*Travail demandé*:
A – Recopiez, dans le texte sur l'art contemporain dans les musées d'art ancien, tout ce qui va de « Versailles est-il approprié » jusqu'à « peut être désarçonnant. » inclus.
B – Prolongez le texte sur l'art contemporain dans les musées d'art ancien en reprenant après sa dernière phrase.

··· Texte extrait

Versailles est-il approprié pour exposer Jeff Koons ? La multiplication des expositions d’art contemporain dans des musées d’art ancien invite à se poser la question tant le phénomène est en passe de prendre de l’ampleur. Précisons que le problème concerne moins les créations in situ mises en correspondance avec des œuvres d’Orsay ou du Louvre, que des pièces récentes disposées dans un ensemble anachronique. Par exemple un homard géant, suspendu tel un lustre dans le salon de Mars. Le propos ne vise pas à remettre en cause le principe qui préside à cette idée : mettre le grand public en contact avec l’art contemporain. Toute initiative permettant d’acclimater les amateurs d’art, dont les visiteurs des musées, à la création nouvelle est bienvenue quand on sait combien l’art d’aujourd’hui peut être désarçonnant.

······
··· Données

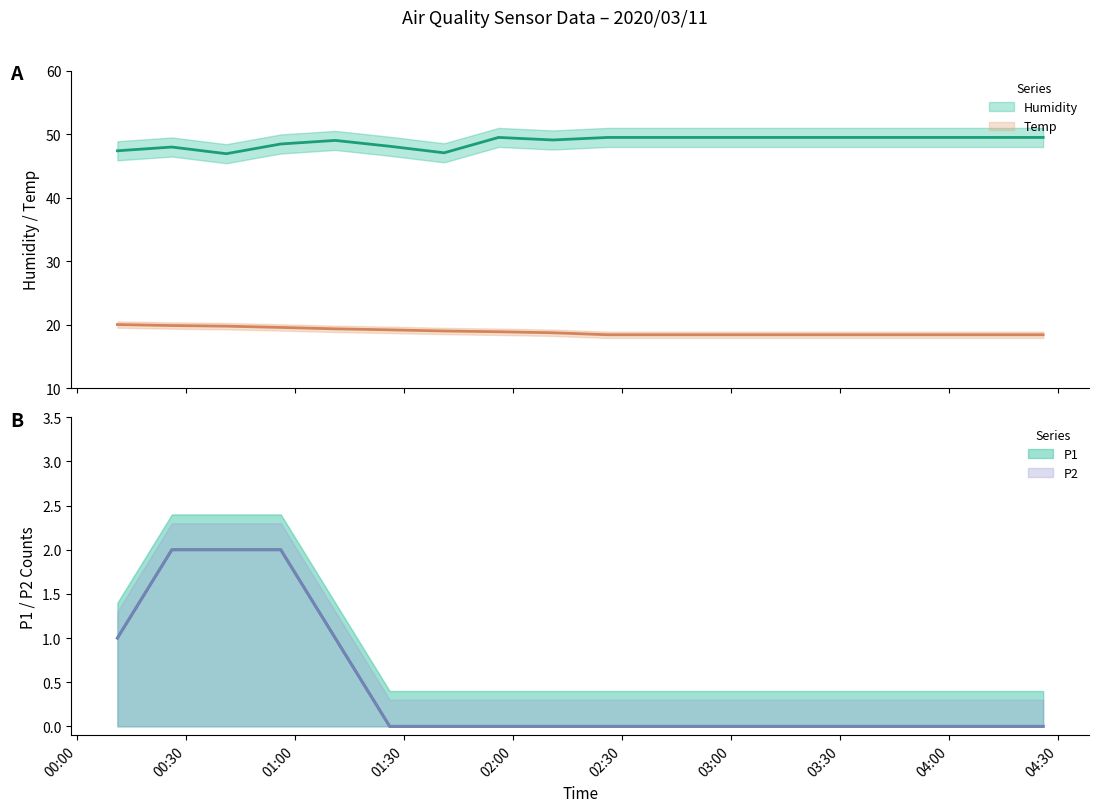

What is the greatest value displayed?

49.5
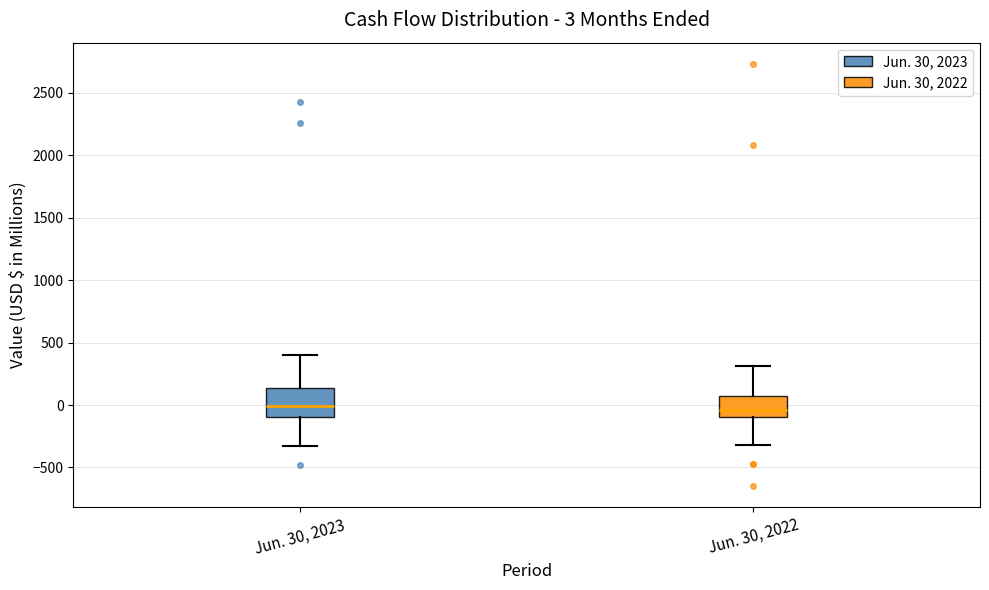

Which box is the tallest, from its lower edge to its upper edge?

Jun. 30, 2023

······
··· Données

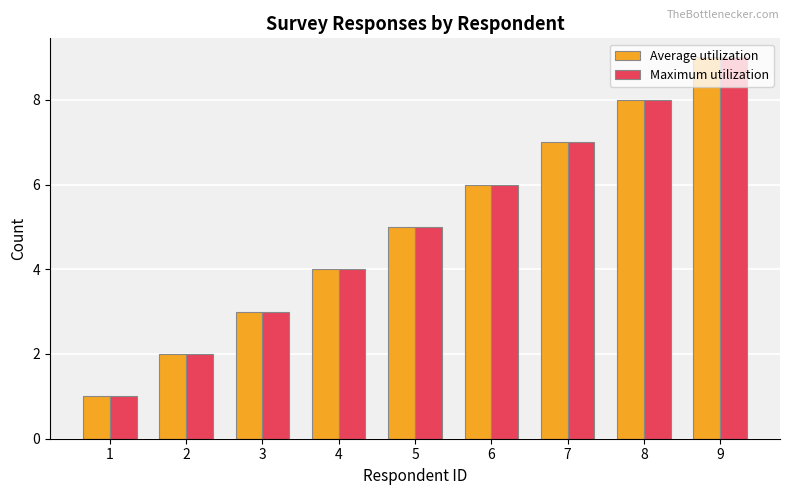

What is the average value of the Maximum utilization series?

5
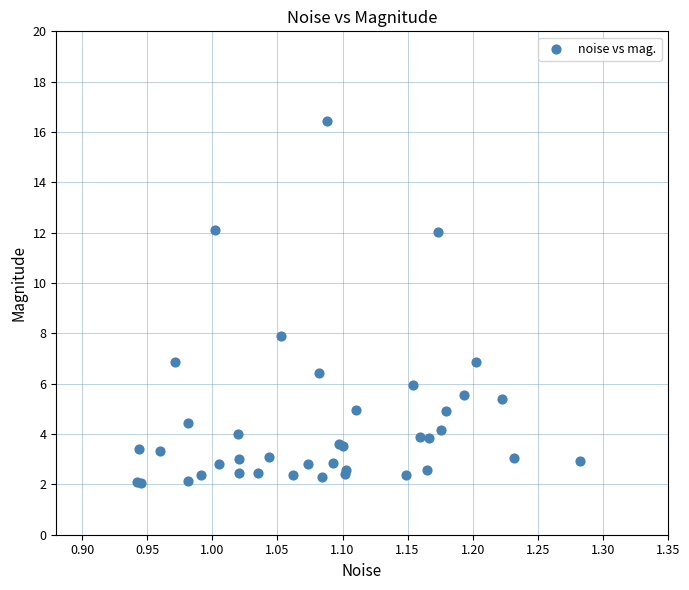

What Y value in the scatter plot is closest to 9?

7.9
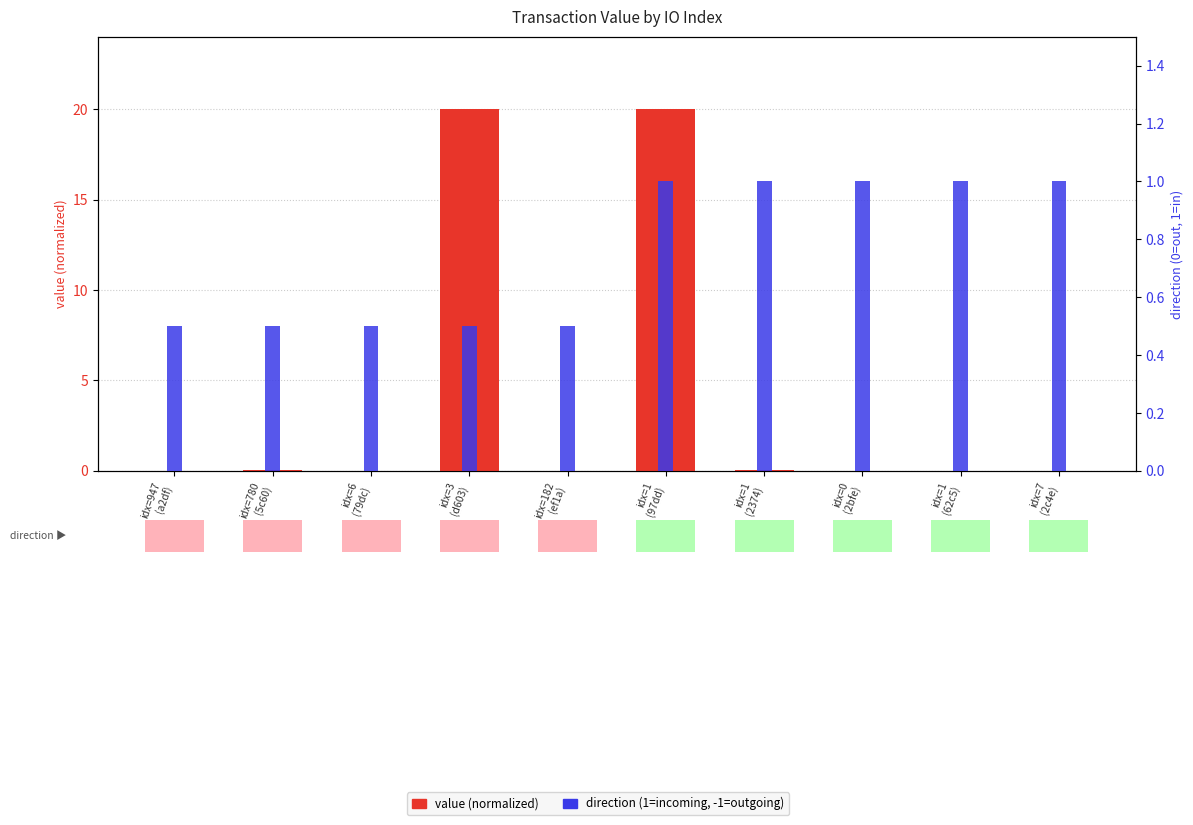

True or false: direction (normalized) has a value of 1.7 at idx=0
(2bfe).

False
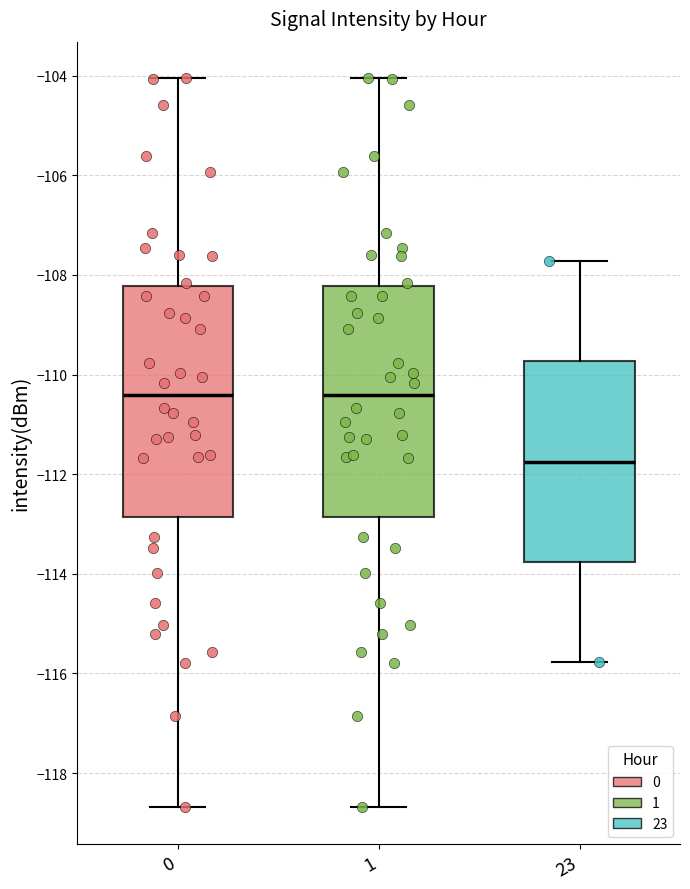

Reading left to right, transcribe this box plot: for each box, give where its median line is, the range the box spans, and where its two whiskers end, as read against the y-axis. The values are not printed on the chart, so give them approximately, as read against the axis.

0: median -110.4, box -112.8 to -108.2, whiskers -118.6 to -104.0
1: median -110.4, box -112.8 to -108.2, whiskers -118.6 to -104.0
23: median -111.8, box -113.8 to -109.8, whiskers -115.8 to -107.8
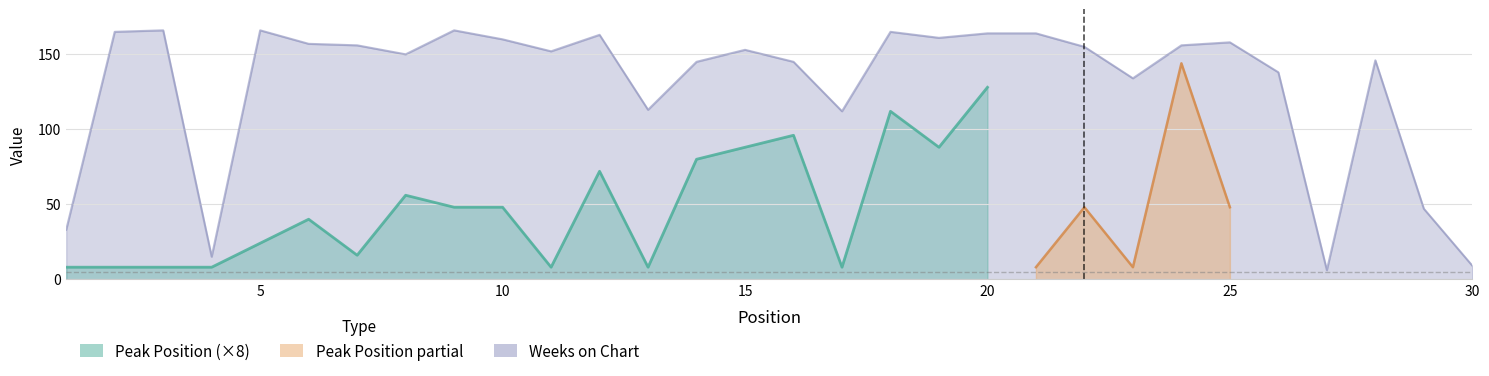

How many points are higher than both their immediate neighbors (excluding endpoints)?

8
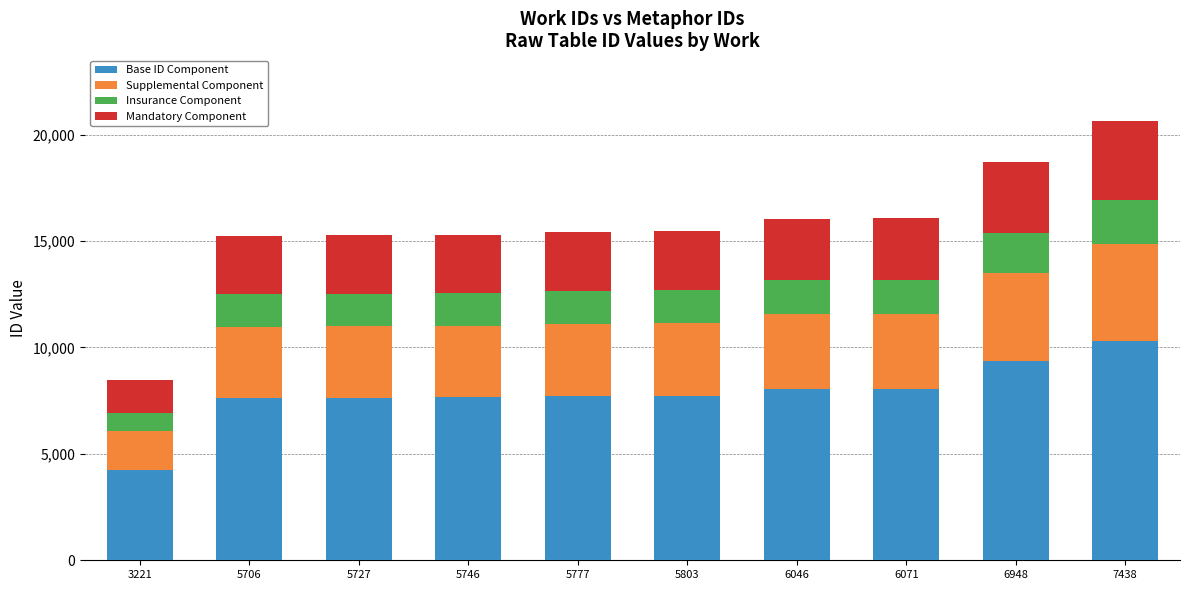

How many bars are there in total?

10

······

*Résultats obtenus*:
A –
Versailles est-il approprié pour exposer Jeff Koons ? La multiplication des expositions d’art contemporain dans des musées d’art ancien invite à se poser la question tant le phénomène est en passe de prendre de l’ampleur. Précisons que le problème concerne moins les créations in situ mises en correspondance avec des œuvres d’Orsay ou du Louvre, que des pièces récentes disposées dans un ensemble anachronique. Par exemple un homard géant, suspendu tel un lustre dans le salon de Mars. Le propos ne vise pas à remettre en cause le principe qui préside à cette idée : mettre le grand public en contact avec l’art contemporain. Toute initiative permettant d’acclimater les amateurs d’art, dont les visiteurs des musées, à la création nouvelle est bienvenue quand on sait combien l’art d’aujourd’hui peut être désarçonnant.

B –
Or c’est justement là que le bât blesse. Depuis cinquante ans, le concept d’exposition du White Cube s’est tellement imposé qu’on a du mal à regarder les œuvres autrement qu’isolées et sur un mur blanc. Koons à Versailles, c’est un peu comme regarder des statues grecques polychromes… Ce qu’elles étaient pourtant au temps de Praxitèle. La surcharge décorative, criante dans les grands appartements de Versailles, cannibalise l’œuvre contemporaine, lui ôte une partie de son magnétisme, de son pouvoir d’attraction.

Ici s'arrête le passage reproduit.